After such a long winter my houseplants are looking unhealthy. What can I do?
By Jay Mclaren

Certainly with a long winter, short days, low light intensity and general lack of good growing conditions houseplants suffer. The coming of longer days and more sunshine will help. The other big help with improving the health of houseplants is to fertilize them.

For flowering plants, something high in the middle number will help to bring out more blooms. The middle number of all fertilizers is Phosphorous. It encourages flowers and good rooting. A good example of a fertilizer for flowering houseplants would be 15-30-15. For green plants such as the many tropicals that we grow indoors, a fertilizer higher is the first number, which is Nitrogen, would be beneficial. Nitrogen is what promotes healthy green plants. An example of a high Nitrogen fertilizer for indoor use would be a balanced fertilizer such as 20-20-20. If there is not many of either flowering or tropical plants in the collection an all-purpose fertilizer 15-15-18 would be appropriate.

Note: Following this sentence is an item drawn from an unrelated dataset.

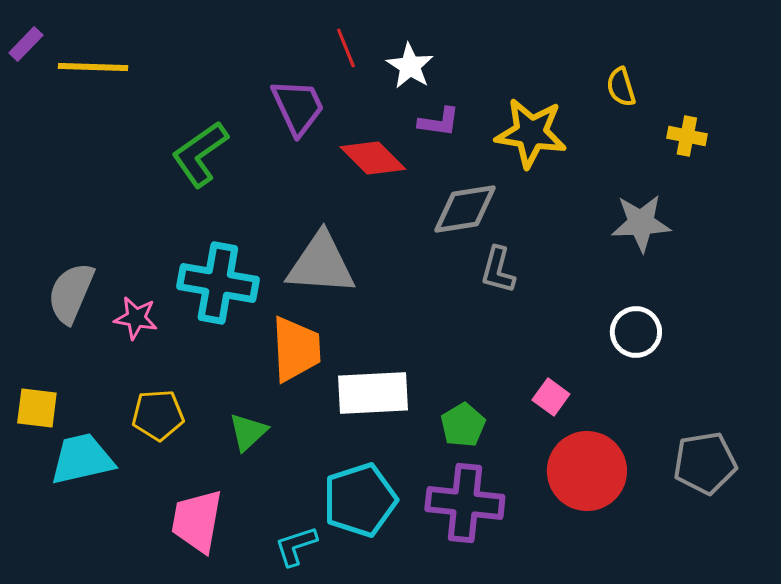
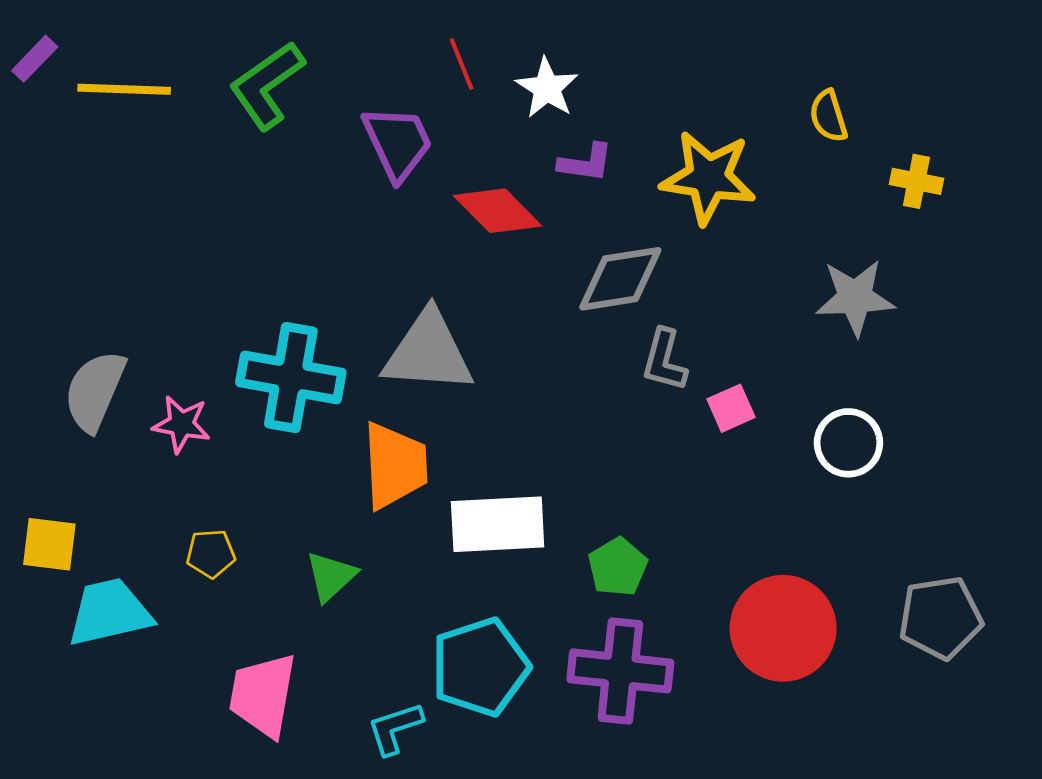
green L-shape: (200, 154) -> (267, 85), moved
pink square: (551, 397) -> (731, 408), moved, turned 30
yellow pentagon: (158, 415) -> (211, 554), size x0.7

The timing of fertilizer applications is important. During the winter months feeding every 6 to 8 weeks is adequate. However, now we are experiencing better growing conditions and a fertilizing every 2 weeks would encourage healthier plants. The fertilizers mentioned are all soluble. That means they are dissolved in water and applied with a watering can. The best time of day to do this is first thing in the morning when the growing period of the day begins, and when the foliage of the plants can dry out so that they are not wet through the night.